Canadian fashion designer

George Sully is a Canadian fashion designer. He is the creator of the Black Designers of Canada database, co-founder of fashion brands Sully Wong, House of Hayla, and founder of Sully & Son Company.

==Early life==
Sully was born in Ottawa, Ontario, and attended Notre Dame High School.

== Career ==
Sully started his career as an artist and music producer. Later transitioned from music to fashion. He created Limb Apparel which featured streetwear and moved to Toronto in his 20s to pursue a fashion career.

Sully launched Sully Wong, with Henry Wong. The two founders divided the labour with Sully focused on the graphics and marketing of the products. In 2013, Sully Wong premiered a line of desert boot runners with designer Karim Rashid at the Magic Trade Show in Las Vegas. Sully stated that this collaboration exposed their designs to a celebrities and an international audience. One of these designs was inducted into the Bata Shoe Museum's permanent collection. Sully Wong partnered with student mentees at Central Toronto Academy in 2016 to create The Wolf Sneaker as part of the "6ixess" clothing line. The Winter Kicks shoe, another piece in the collection that Sully co-designed with students, was inducted into the Bata Shoe Museum in 2019.

In 2018, Sully launched House of Hayla with Hayla Amini featuring monochromatic stiletto shoes inspired by Pantone Colour Institute hues.
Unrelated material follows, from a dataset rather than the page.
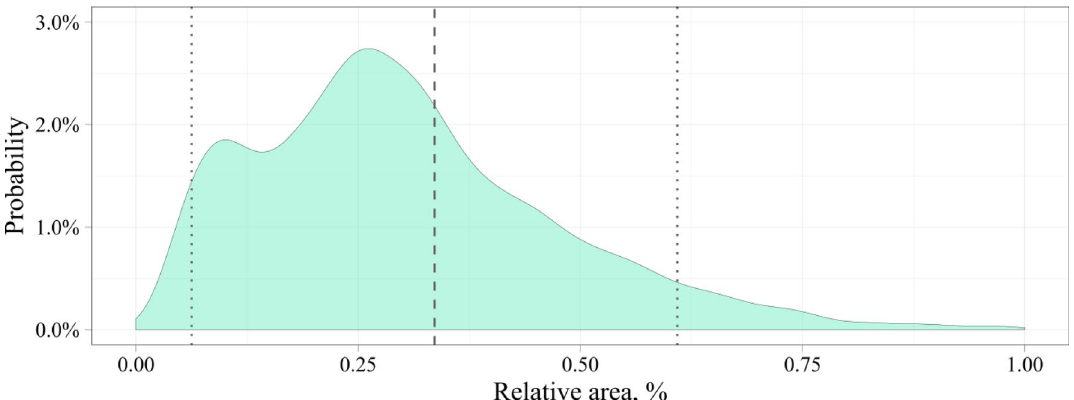
Figure 3. Distribution of the relative stenotic area in the input dataset.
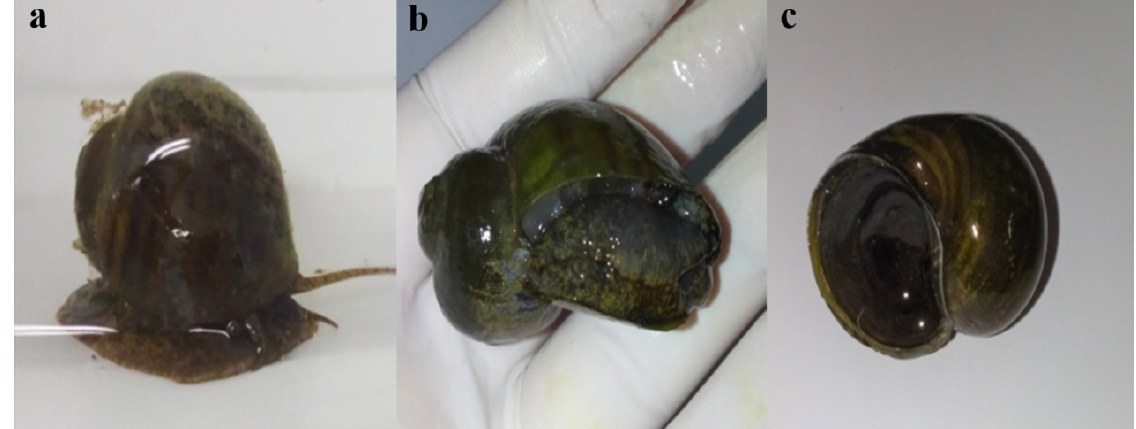
Figure 1. Different stages of Pomacea canaliculata exposed or not to substances with relaxing properties. (a) Normal stage or with essential oil without effect, (b) Relaxation stage, (c) Aversive-like effect observed for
The heels are vegan and approved by PETA. He is also the maker of the Starfleet uniform boot in Star Trek: Discovery.

In 2020, Sully launched Sully & Son Company a premium travel and accessories brand. His first collaboration was with LG Electronics Canada to create a custom backpack in celebration of their VELVET LG smart phone launch. In 2020, Sully was awarded the Fashion International Group Visionary Award.
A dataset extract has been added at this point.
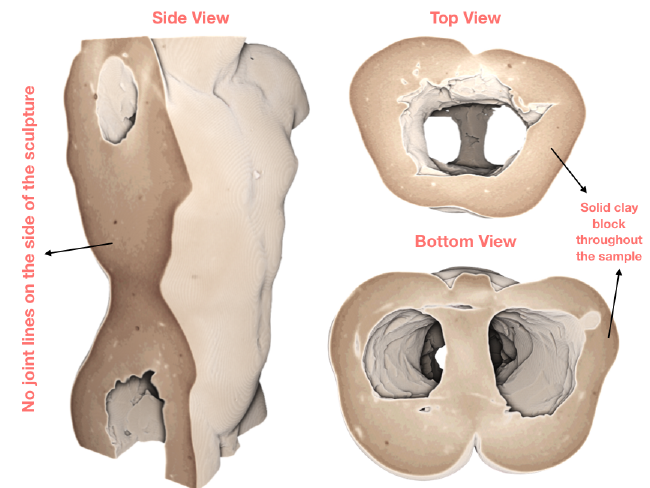
Figure 5. Despite the initial expectations, the volume renderings reveal no “joint lines” along the sides of the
In 2021, TD Bank launched its annual TD Thanks campaign, recognizing and rewarding George Sully with personalized thank you gifts in support of his community initiative efforts in creating Black Designers of Canada. Later in the year, George Sully starred in CRAVE Network Documentary style feature called Creative Soles, where he and his colleagues were given the task to create a custom sneaker for television host Tyrone Edwards.

In 2022 George was awarded with honorary degree credentials by George Brown College, an Honorary Bachelor degree in Brand Design.

In 2022, George sully was added to the elevate festival, the country's largest Canadian -led and founded technology and arts festival as a speaker alongside, Venus Williams, Andre DeGrasse and Micheal Romannow. In the same year, George Sully was honoured by the Canadian Art & Fashion Awards (CAFA) with the inaugural Changemaker Award created to honor those who have spearheaded progressive change within the fashion industry.

== Black Designers of Canada ==

In 2020, Sully launched the online platform Black Designers of Canada to promote diversity in the fashion industry and promote black artists in Canada. The website collected content via self and peer nominations on social media and through its website. In 2021, he launched The Black Designers of Canada Award of Excellence to recognize Black designers and their achievements.